Output the listing below verbatim, but drop the images.

═════ DATA SHOWN ═════

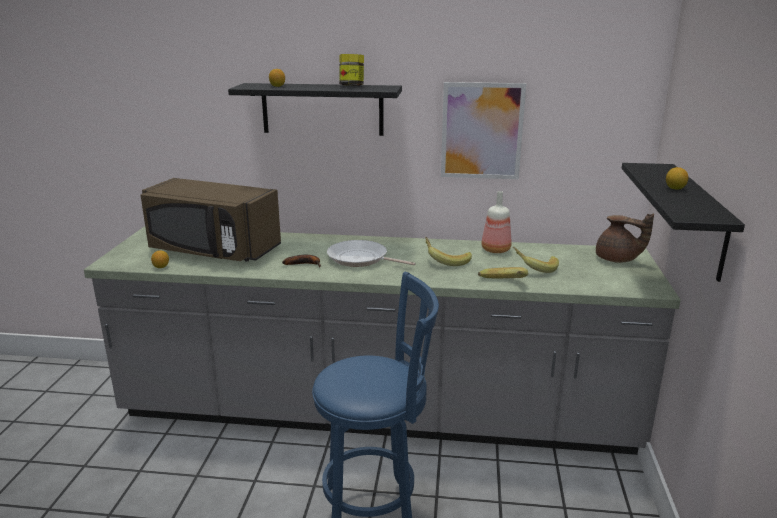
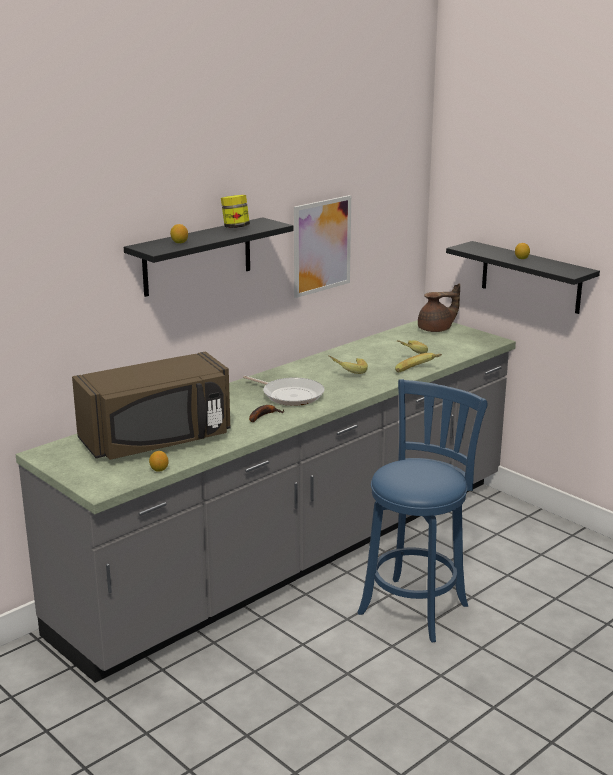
camera: 50 degrees left, 0 degrees up
frying pan [327,240,416,267] -> frying pan turned 120 degrees counterclockwise [243,376,324,406]
bottle [481,191,511,253] -> none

═════

◆ ANSWER TO THIS TASK
camera: 50 degrees left, 0 degrees up
frying pan [327,240,416,267] -> frying pan turned 120 degrees counterclockwise [243,376,324,406]
bottle [481,191,511,253] -> none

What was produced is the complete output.